Tau Immunotherapies for Alzheimer’s Disease and Related Tauopathies: Progress and Potential Pitfalls

[Journal of Alzheimer’s Disease 64(S1), 2018, S555-S565, DOI:10.3233/JAD-179937

https://content.iospress.com/articles/journal-of-alzheimers-disease/jad179937

On page S560 and 561 only four of the six passive trials consisting of antibodies were printed. The points 5 and 6 were excluded from the published article. The full listing, with point 5 and 6 in bold, is given below:

The six passive trials consist of antibodies targeting:

1) tau8– 19 in healthy subjects and PSP patients, that was developed by iPerian and subsequently by Bristol-Meyers Squibb and has now been licensed to Biogen [38, 85, 86]. Currently named BIIB092 (previously BMS-986168 and IPN007), it is in Phase I-II for PSP;

2) tau25– 30 in AD (Phase II, [87]) and PSP (Phase II; [88]). It was developed by C2N Diagnostics, LLC (C2N 8E12; [32, 89]) and has been licensed to AbbVie (ABBV-8E12);

3) an unidentified epitope that may be phosphoserine 409 (RO7105705) in healthy subjects and AD patients [72, 90];

4) an unidentified epitope (LY3303560) in subjects that are healthy, or with mild cognitive impairments or AD (Phase I, [91, 92]) that is likely a humanized form of the conformational antibody MC1 [73, 93], which as mentioned above has been effective in different mouse studies [20, 31];

5) The middle region of tau in healthy subjects and AD patients (JNJ-63733657) [94, 95], and;

6) Tau235-246 in healthy subjects (UCB0107) [95, 96].

On Page S565, in the Reference section, second column, there were three missing references. The correct listing of references is (with the previous three missing references in bold):

[94] ClinicalTrials.gov (2018) A Study to Investigate Safety and Tolerability, Pharmacokinetics and Pharmacodynamics of JNJ-63733657 in Healthy Subjects and Subjects with Alzheimers’ Disease. https://clinicaltrials.gov/ct2/show/NCT03375697. US National Library of Medicine.

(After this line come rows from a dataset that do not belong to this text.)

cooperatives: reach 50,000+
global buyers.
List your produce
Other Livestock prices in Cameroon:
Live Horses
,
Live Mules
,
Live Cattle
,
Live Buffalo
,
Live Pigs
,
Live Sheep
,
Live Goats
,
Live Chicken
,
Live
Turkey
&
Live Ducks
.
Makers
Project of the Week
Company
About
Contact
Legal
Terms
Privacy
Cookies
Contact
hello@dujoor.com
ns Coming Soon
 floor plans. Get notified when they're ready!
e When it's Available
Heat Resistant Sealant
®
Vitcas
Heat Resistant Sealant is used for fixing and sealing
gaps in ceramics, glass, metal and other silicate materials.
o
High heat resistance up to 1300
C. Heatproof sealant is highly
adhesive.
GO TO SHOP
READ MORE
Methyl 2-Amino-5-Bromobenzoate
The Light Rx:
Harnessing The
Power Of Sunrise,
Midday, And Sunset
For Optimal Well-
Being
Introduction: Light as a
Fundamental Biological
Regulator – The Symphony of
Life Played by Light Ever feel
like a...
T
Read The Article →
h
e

[95] Rogers MB (2018) To block tau’s proteopathic spread, antibody must attack its mid region. Alzforumhttps://www.alzforum.org/news/conference-coverage/block-taus-proteopathic-spread-antibody-must-attack-its-mid-region.

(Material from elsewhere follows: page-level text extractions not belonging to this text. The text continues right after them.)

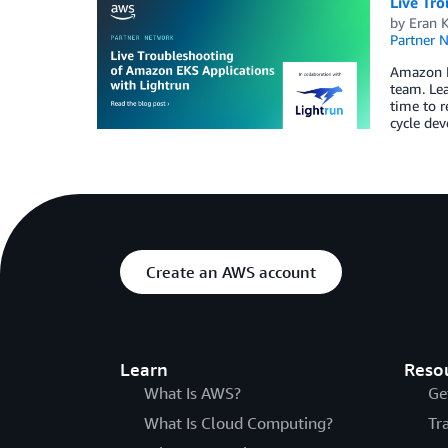
Live Tr
by
Eran 
Partner 
Amazon EK
team. Le
time to r
cycle dev
Create an AWS account
Learn
Reso
What Is AWS?
Ge
What Is Cloud Computing?
Tr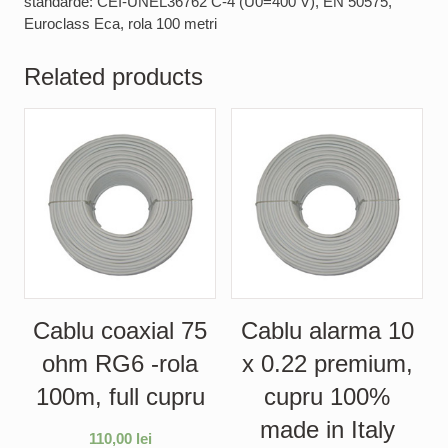
standarde: CEI-UNEL36762 C-4 (U0=400 V), EN 50575,
Euroclass Eca, rola 100 metri
Related products
Cablu coaxial 75
Cablu alarma 10
ohm RG6 -rola
x 0.22 premium,
100m, full cupru
cupru 100%
made in Italy
110,00
lei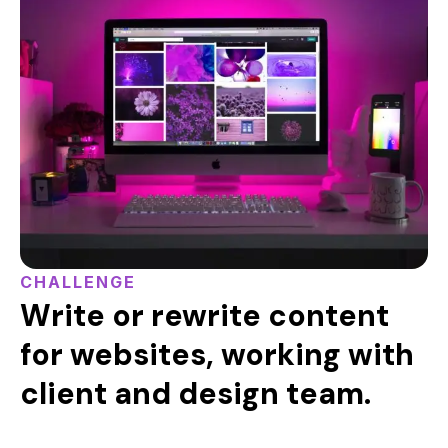
CHALLENGE
Write or rewrite content
for websites, working with
client and design team.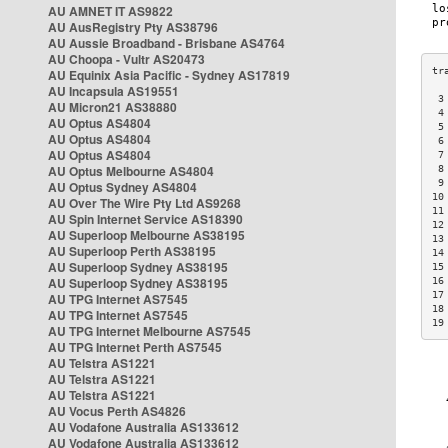
AU AMNET IT AS9822
AU AusRegistry Pty AS38796
AU Aussie Broadband - Brisbane AS4764
AU Choopa - Vultr AS20473
AU Equinix Asia Pacific - Sydney AS17819
AU Incapsula AS19551
 3
AU Micron21 AS38880
 4
AU Optus AS4804
 5
AU Optus AS4804
 6
AU Optus AS4804
 7
AU Optus Melbourne AS4804
 8
 9
AU Optus Sydney AS4804
10
AU Over The Wire Pty Ltd AS9268
11
AU Spin Internet Service AS18390
12
AU Superloop Melbourne AS38195
13
AU Superloop Perth AS38195
14
AU Superloop Sydney AS38195
15
AU Superloop Sydney AS38195
16
17
AU TPG Internet AS7545
18
AU TPG Internet AS7545
19
AU TPG Internet Melbourne AS7545
AU TPG Internet Perth AS7545
AU Telstra AS1221
AU Telstra AS1221
AU Telstra AS1221
AU Vocus Perth AS4826
AU Vodafone Australia AS133612
AU Vodafone Australia AS133612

[96] ClinicalTrials.gov (2018) A Study to Test the Safety, Pharmacokinetics, and Pharmacodynamics of Single Ascending Intravenous Doses of UCB0107 in Healthy Male Subjects. https://clinicaltrials.gov/ct2/show/NCT03464227.

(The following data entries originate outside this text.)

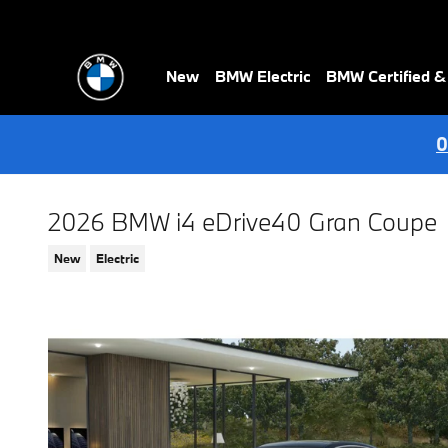
Skip to main content
New
BMW Electric
BMW Certified 
0
2026 BMW i4 eDrive40 Gran Coupe
New
Electric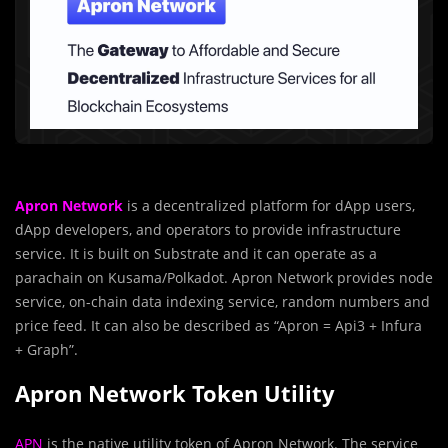
Apron Network
is a decentralized platform for dApp users,
dApp developers, and operators to provide infrastructure
service. It is built on Substrate and it can operate as a
parachain on Kusama/Polkadot. Apron Network provides node
service, on-chain data indexing service, random numbers and
price feed. It can also be described as “Apron = Api3 + Infura
+ Graph”.
Apron Network Token Utility
APN
is the native utility token of Apron Network. The service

[97] Saint-Aubert L, Lemoine L, Chiotis K, Leuzy A, Rodriguez-Vieitez E, Nordberg A (2017) Tau PET imaging: Present and future directions. Mol Neurodegener 12, 19.

[98] Hall B, Mak E, Cervenka S, Aigbirhio FI, Rowe JB, O’Brien JT (2017) In vivo tau PET imaging in dementia: Pathophysiology, radiotracer quantification, and a systematic review of clinical findings. Ageing Res Rev 36, 50-63.

On Page S561, right column, lines 7 and 10, references 94 and 95 should then be changed to references 97 and 98. The correct sentences are:

Advances in tau brain imaging have now resulted in several promising β-sheet dye compounds that appear to be selective for tau aggregates, although non-specific binding has now been reported for some of them and their use discontinued [97, 98]. Also, these probes are not good at detecting non-AD tauopathies, suggesting some structural differences in the tau lesions [97, 98].

Finally, one ongoing passive tau antibody trial was missed. BIIB076, against an unidentified epitope, originally developed by Neurimmune (NI-105, 6C5), was acquired by Biogen and is currently in Phase I trial in healthy subjects and AD patients (NCT03056729). It has shown target engagement without apparent toxicity in cynomolgus monkeys (Czerkowicz J et al., Alzheimer’s & Dementia, July 2017, Vol. 13, Issue 7, Supplement,page P1271).